The most important limitation of this study may be the retrospective design with no normal control mfERG values. It is well-known that using relative values of mfERG to the normal control data is more appropriate because uncontrolled confounding factors may influence the mfERG values, and measurement of mfERG has a characteristic of inter-individual variation to some degree. Also, there could be a flaw about using the Snellen chart, due to inaccuracy in measuring low vision range and its property of no geometric progression of letters, although we converted Snellen VA to the logMAR scale. Therefore, further investigations in a larger group with normal control group will be necessary to apply these results in practice.

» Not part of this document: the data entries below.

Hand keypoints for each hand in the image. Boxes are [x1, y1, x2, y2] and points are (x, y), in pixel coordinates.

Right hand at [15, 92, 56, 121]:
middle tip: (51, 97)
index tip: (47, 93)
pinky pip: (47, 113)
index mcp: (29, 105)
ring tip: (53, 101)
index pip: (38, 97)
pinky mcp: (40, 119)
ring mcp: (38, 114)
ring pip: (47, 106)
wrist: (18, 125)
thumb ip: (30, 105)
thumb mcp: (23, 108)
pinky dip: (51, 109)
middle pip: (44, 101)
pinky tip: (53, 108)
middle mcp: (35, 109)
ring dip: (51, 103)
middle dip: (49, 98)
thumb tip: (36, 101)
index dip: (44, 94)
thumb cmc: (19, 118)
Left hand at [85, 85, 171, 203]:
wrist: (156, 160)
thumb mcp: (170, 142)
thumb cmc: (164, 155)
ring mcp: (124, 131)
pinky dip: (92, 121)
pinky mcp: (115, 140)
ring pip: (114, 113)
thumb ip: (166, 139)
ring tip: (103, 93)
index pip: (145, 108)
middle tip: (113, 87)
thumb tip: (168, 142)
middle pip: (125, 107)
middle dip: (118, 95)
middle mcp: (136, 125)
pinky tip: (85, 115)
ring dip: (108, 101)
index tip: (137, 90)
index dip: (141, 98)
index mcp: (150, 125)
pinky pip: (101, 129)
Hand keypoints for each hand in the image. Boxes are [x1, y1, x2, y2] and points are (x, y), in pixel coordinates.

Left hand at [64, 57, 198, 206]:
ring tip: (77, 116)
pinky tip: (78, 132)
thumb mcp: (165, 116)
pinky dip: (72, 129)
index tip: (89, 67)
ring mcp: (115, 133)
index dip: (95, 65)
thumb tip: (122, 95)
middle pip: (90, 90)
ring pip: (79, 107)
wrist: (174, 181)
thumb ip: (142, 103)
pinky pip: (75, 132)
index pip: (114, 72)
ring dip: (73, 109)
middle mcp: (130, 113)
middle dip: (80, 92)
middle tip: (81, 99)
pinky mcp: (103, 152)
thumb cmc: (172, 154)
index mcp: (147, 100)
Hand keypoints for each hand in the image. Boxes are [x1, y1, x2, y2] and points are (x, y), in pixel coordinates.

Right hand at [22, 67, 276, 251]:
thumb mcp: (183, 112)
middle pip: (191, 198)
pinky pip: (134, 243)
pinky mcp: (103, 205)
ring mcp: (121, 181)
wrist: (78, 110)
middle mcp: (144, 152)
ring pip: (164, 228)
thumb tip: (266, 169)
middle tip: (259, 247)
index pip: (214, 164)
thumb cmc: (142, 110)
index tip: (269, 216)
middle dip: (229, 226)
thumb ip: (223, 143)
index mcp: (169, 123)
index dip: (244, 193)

In conclusion, this study showed that 18 (51%) of 35 eyes of patients with DME experienced visual improvement after surgery. Between-group comparisons showed that preoperative mfERG parameter, especially P1 implicit time at the central fovea, was more useful than amplitude for predicting unfavorable visual outcome after PPV. However, central macular thickness measured by OCT did not differ significantly between the two groups. Thus, these findings would provide a proper indication of PPV for patients with DME who are likely to benefit from surgery.